- in How-tos , Tips by Jimmie Quick
Notebooking Pages Versus Worksheets
I am starting to notice a trend in homeschool curriculum — many publishers are offering lapbooks or notebook journals, specially designed for their curriculum.
Lapbooking and notebooking are popular learning methods among homeschoolers now, so it is not surprising that curriculum providers want to extend their marketability by offering lapbooks and notebooking pages.
I love it notebooking is getting attention as a valuable learning method. (It is.)
The problem is that some of what is called notebooking is really nothing more than a workbook.
What used to be called worksheets are now being billed as “notebooking pages.” But the layout is the same as old fashioned workbooks– comprehension questions and fill in the blank sentences with a few graphics as decoration.
The Problem with Workbooks
I will admit that I’m not a huge fan of workbooks. Although I have used an occasional workbook through the years, I tend to avoid them in favor of a combination of living books and authentic narration. In general, workbooks do not stimulate critical or creative thinking. Instead, they tend to spoon feed the learner with carefully constructed questions that do most of the thinking for the child.
The greatest benefit of notebooking is that a child uses his own words, images, ideas, and layouts to create a retelling of what his homeschool lesson included.
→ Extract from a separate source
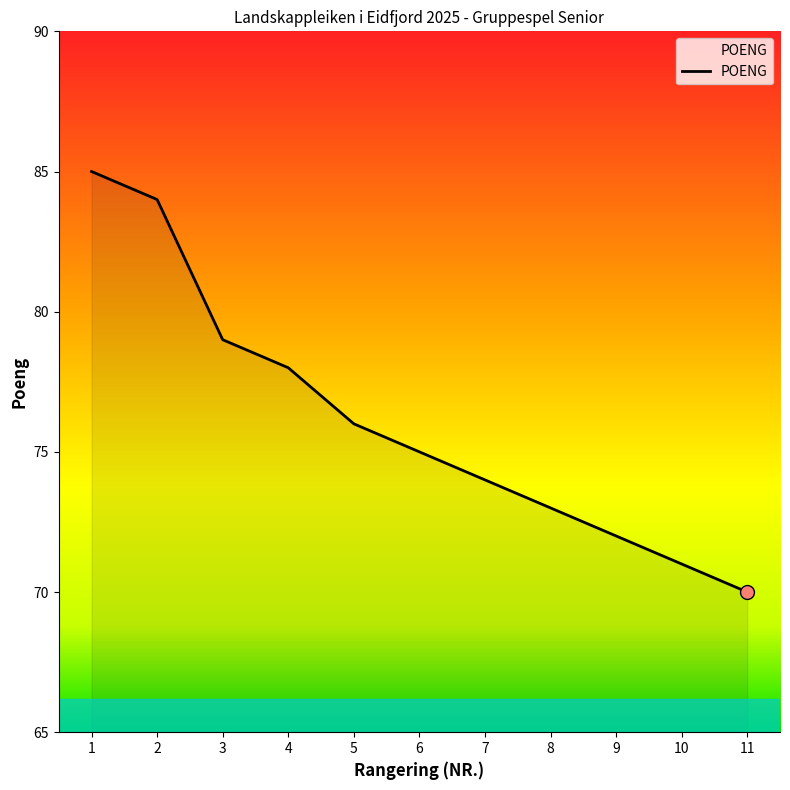

Which has a higher value, 4 or 9?

4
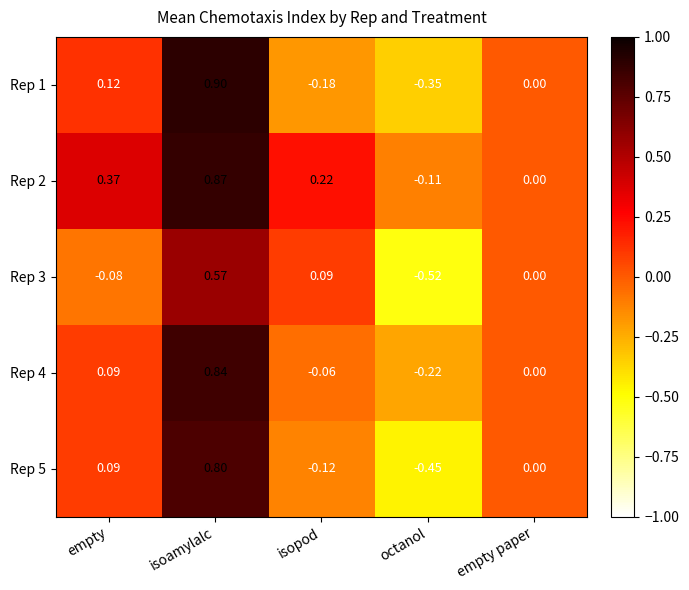

How many categories are shown in the chart?

5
The learning becomes his own as he chooses how to portray that.
How to Distinguish a Workbook from a Notebooking Journal
A workbook is regimented and has right and wrong answers. A notebook is fluid and full of alternative options for expressing the same academic concepts — just look at the 50 Things to Put in a Notebook for a sample of the variety that is possible.
A workbook has lots of text already on the page. The student merely completes what was started. A notebook journal is mostly blank so that the student creates the content.
So when you are evaluating curriculum don’t be misled by the label “notebooking journal.” Look critically at the journal and determine if it is truly a notebooking journal or if it is a cleverly disguised workbook.